One of the primary aims of both these approaches was to help communication both within and across teams; it’s much easier for a developer to talk to other developers and end users when she can say ‘How exactly does a Customer open an Account?’ and then model that in terms of classes.
The last few years has seen the rise of ‘patterns’ in the developer community. Patterns are all about communication; they help developers understand and describe much more clearly the intent of a given piece of code.
Patterns and Communication
Imagine two carpenters talking; they are discussing the type of joint to use for a set of drawers they are making. One asks:
“What sort of joint are you going to make for the drawer?”
And the other replies:
“I’ll take the wood, cut down about 2 centimetres; cut back up at a forty-five degree angle; cut down 4 centimetres then back up at forty-five degrees; then down again and up at forty-five degrees; then...”
What the second carpenter is discussing is how to cut a dovetail joint, a standard type of joint in woodworking. Describing the joint in this way does not aid communication; in fact it hinders communication. If the second carpenter said “I’m going to use a dovetail joint” or “I’m going to use a mortise and tenon joint” that communicates far more information in far fewer words.
In the second case the carpenters are describing common joints and can make a decision based on their understanding of the joints, such as the cost versus complexity of each joint; the strength of each joint; and the suitability of each joint to the job.
This is where patterns come into play in software development. If a developer can say “I’m using the Strategy pattern” or “I’m using the Factory Method pattern”, this conveys lots of meaning to another developer who understands the patterns and how they are used.
What is a Pattern?
A pattern does not describe code; instead it allows developers to communicate the mechanism by which the problem they are discussing can be solved. The pattern is a re-usable solution to a common design problem. Amongst other things patterns have a name and an intent. Both of these are extremely important.
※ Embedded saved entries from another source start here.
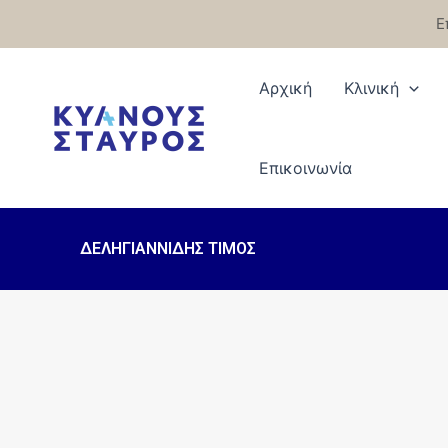
Μετάβαση
Ε
στο
περιεχόμενο
Αρχική
Κλινική
Eπικοινωνία
ΔΕΛΗΓΙΑΝΝΙΔΗΣ ΤΙΜΟΣ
Many patterns look alike, and sometimes examining the UML diagram of the pattern is not enough to tell them apart, for example the Proxy and Decorator patterns share the same UML diagram but the intent of each is different. One of the key concepts to grasp when studying patterns is the intent of the pattern; that is why and when a particular should be used.
Naming is also very important. Many people call all code that creates something a factory. However not everything that is a creator is a factory. Loosely calling something a factory does not convey the correct information. In fact there are two distinct factory patterns, the Factory Method and the Abstract Factory. Understanding the distinction between these patterns and understanding that not all creators are factories allows developers to communicate clearly just based on the name of the pattern.
Good OO design follows certain principles, and using patterns supports these principles. For example, to allow a greater degree of flexibility developers should code to an interface rather than an implementation, where interface in this case does not necessarily mean the ‘interface’ keyword but can also mean an abstract class. Many design patterns follow the ‘open/closed’ principle, open for extension but closed for modification. So whilst the tested code physically should not change, it should be written to except new pieces of code. The strategy pattern for example allows the supplying of code at runtime, the .NET Array.Sort class is an example of this. The Sort algorithm cannot physically be modified but you can supply the algorithm the code for it to use to compare items. Thus the code is closed for modification but it can be extended to sort different types of entities.
Patterns in .NET
Much of the technical literature around patterns is written for a particular audience, the Java developer. Java is very similar to .NET and developers can often take a pattern written in Java and port that pattern to C# or VB.NET. However, Java and .NET are not the same environment, even though they have the same roots. For example, .NET has delegates, Java does not; .NET (at least in C#) has anonymous methods and Java does not. Both of these related technologies can be applied to many patterns, which make the way many patterns are written in C# fundamentally different to the way they are written in Java. Understanding how to use C# features is a key to developing and using patterns in .NET to their full extent.
Using these .NET features changes the way we use some common patterns. For example, using delegates makes writing the Observer pattern trivial; using partial classes with the State pattern allows us to split the code across multiple files, with each file containing one class per state, making it easier to manage the code; using ThreadStatic means that thread bound singletons can be created easily. Other techniques that can be used in patterns are .NET iterators and transparent proxies.
Patterns provide a mechanism for communication between developers. They allow developers to communicate at a higher level than code and so aid in the understanding of the code being developed. Patterns can be adapted to the environment in which they are used, and in particular can take advantage of many of the features of .NET including delegates, partial classes and anonymous methods.